Exercise
Line count for "Bundesliga": give the number of lines in the records below that hold it, and nothing else.

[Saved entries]
▬▬▬▬▬▬▬▬▬▬

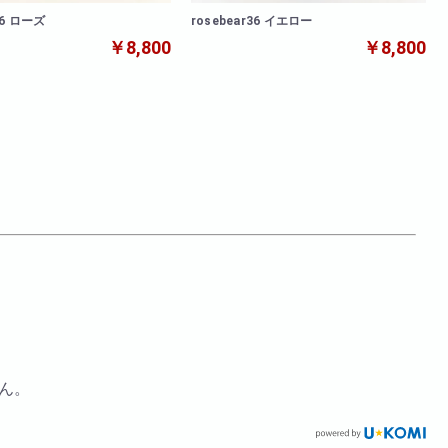
36 ローズ
rosebear36 イエロー
￥8,800
￥8,800
ん。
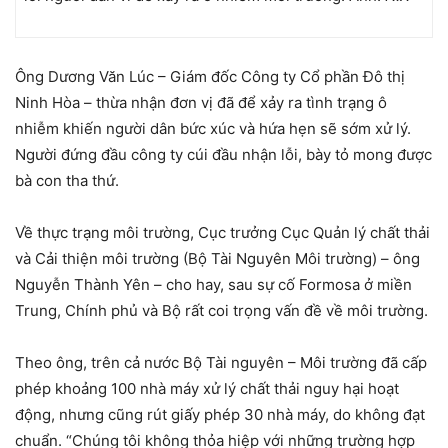
Ông Dương Văn Lúc –
Giám đốc Công ty Cổ phần Đô thị
Ninh Hòa –
thừa nhận đơn vị đã để xảy ra tình trạng ô
nhiễm khiến người dân bức xúc và hứa hẹn sẽ sớm xử lý.
Người đứng đầu công ty cúi đầu nhận lỗi, bày tỏ mong được
bà con tha thứ.
Về thực trạng môi trường, Cục trưởng Cục Quản lý chất thải
và Cải thiện môi trường (Bộ Tài Nguyên Môi trường) – ông
Nguyễn Thành Yên – cho hay, sau sự cố Formosa ở miền
Trung, Chính phủ và Bộ rất coi trọng vấn đề về môi trường.
Theo ông, trên cả nước Bộ Tài nguyên – Môi trường đã cấp
phép khoảng 100 nhà máy xử lý chất thải nguy hại hoạt
động, nhưng cũng rút giấy phép 30 nhà máy, do không đạt
chuẩn. “Chúng tôi không thỏa hiệp với những trường hợp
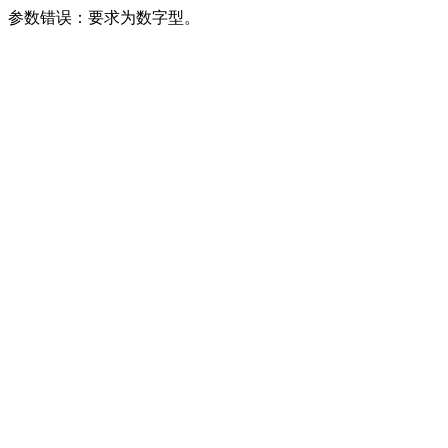
参数错误：要求为数字型。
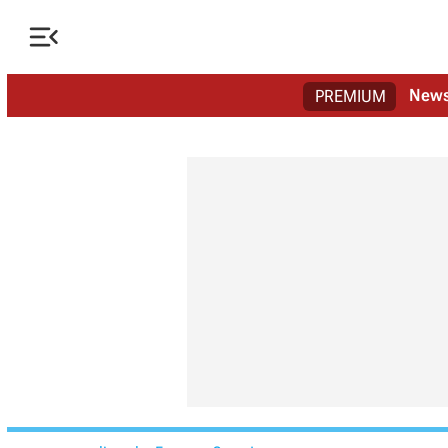

New
PREMIUM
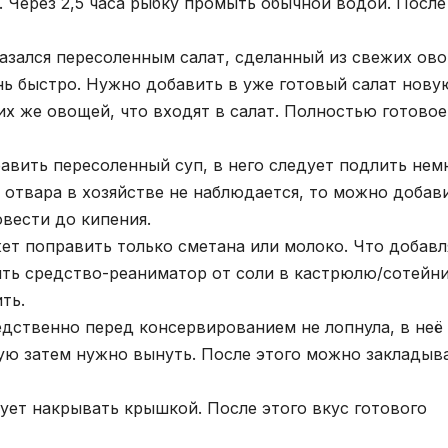
 Через 2,5 часа рыбку промыть обычной водой. После
оказался пересоленным салат, сделанный из свежих ов
ь быстро. Нужно добавить в уже готовый салат нову
х же овощей, что входят в салат. Полностью готовое
равить пересоленный суп, в него следует подлить нем
 отвара в хозяйстве не наблюдается, то можно добав
вести до кипения.
т поправить только сметана или молоко. Что добавл
ть средство-реаниматор от соли в кастрюлю/сотейни
ть.
дственно перед консервированием не лопнула, в неё
ую затем нужно вынуть. После этого можно закладыв
ует накрывать крышкой. После этого вкус готового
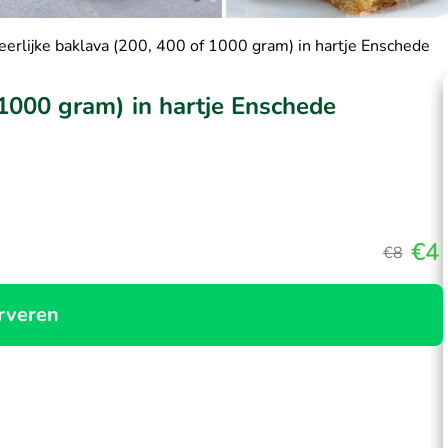
eerlijke baklava (200, 400 of 1000 gram) in hartje Enschede
 1000 gram) in hartje Enschede
€4
€8
rveren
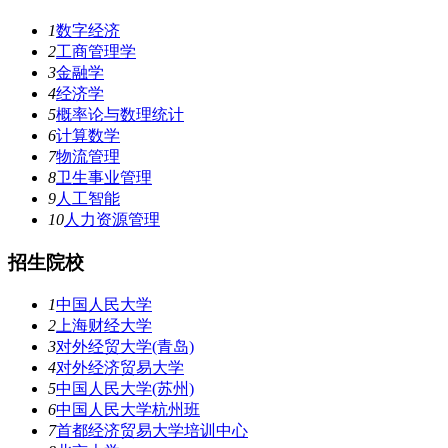
1
数字经济
2
工商管理学
3
金融学
4
经济学
5
概率论与数理统计
6
计算数学
7
物流管理
8
卫生事业管理
9
人工智能
10
人力资源管理
招生院校
1
中国人民大学
2
上海财经大学
3
对外经贸大学(青岛)
4
对外经济贸易大学
5
中国人民大学(苏州)
6
中国人民大学杭州班
7
首都经济贸易大学培训中心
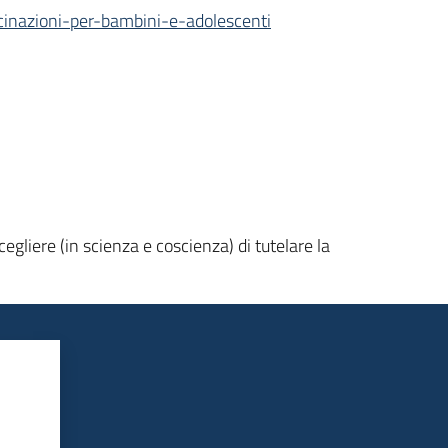
ccinazioni-per-bambini-e-adolescenti
scegliere (in scienza e coscienza) di tutelare la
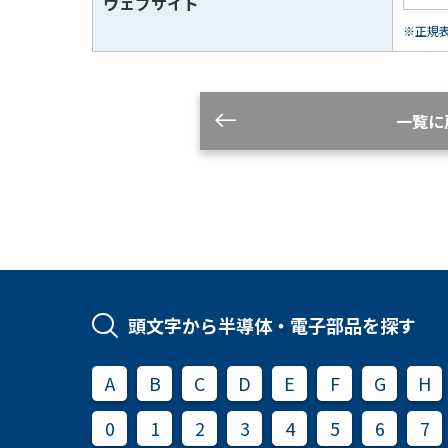
ウェブサイト
※正規表現
一覧に
頭文字から半導体・電子部品を探す
A
B
C
D
E
F
G
H
0
1
2
3
4
5
6
7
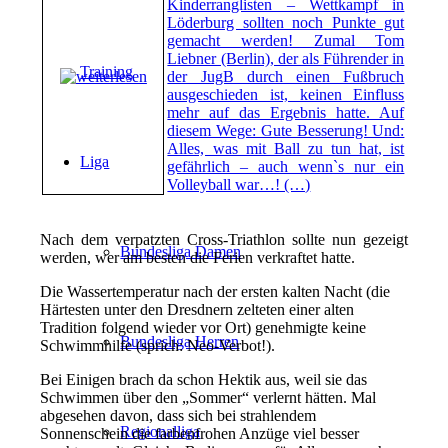
Kinderranglisten – Wettkampf in
Löderburg sollten noch Punkte gut
gemacht werden! Zumal Tom
Liebner (Berlin), der als Führender in
Training
der JugB durch einen Fußbruch
ausgeschieden ist, keinen Einfluss
mehr auf das Ergebnis hatte. Auf
diesem Wege: Gute Besserung! Und:
Alles, was mit Ball zu tun hat, ist
Liga
gefährlich – auch wenn`s nur ein
Volleyball war…! (…)
.
Nach dem verpatzten Cross-Triathlon sollte nun gezeigt
Bundesliga Damen
werden, wer am besten die Ferien verkraftet hatte.
Die Wassertemperatur nach der ersten kalten Nacht (die
Härtesten unter den Dresdnern zelteten einer alten
Tradition folgend wieder vor Ort) genehmigte keine
Bundesliga Herren
Schwimmhilfe (sprich: Neo-Verbot!).
Bei Einigen brach da schon Hektik aus, weil sie das
Schwimmen über den „Sommer“ verlernt hätten. Mal
abgesehen davon, dass sich bei strahlendem
Regionalliga
Sonnenschein die farbenfrohen Anzüge viel besser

▬▬▬▬▬▬▬▬▬▬

Exercise solution
2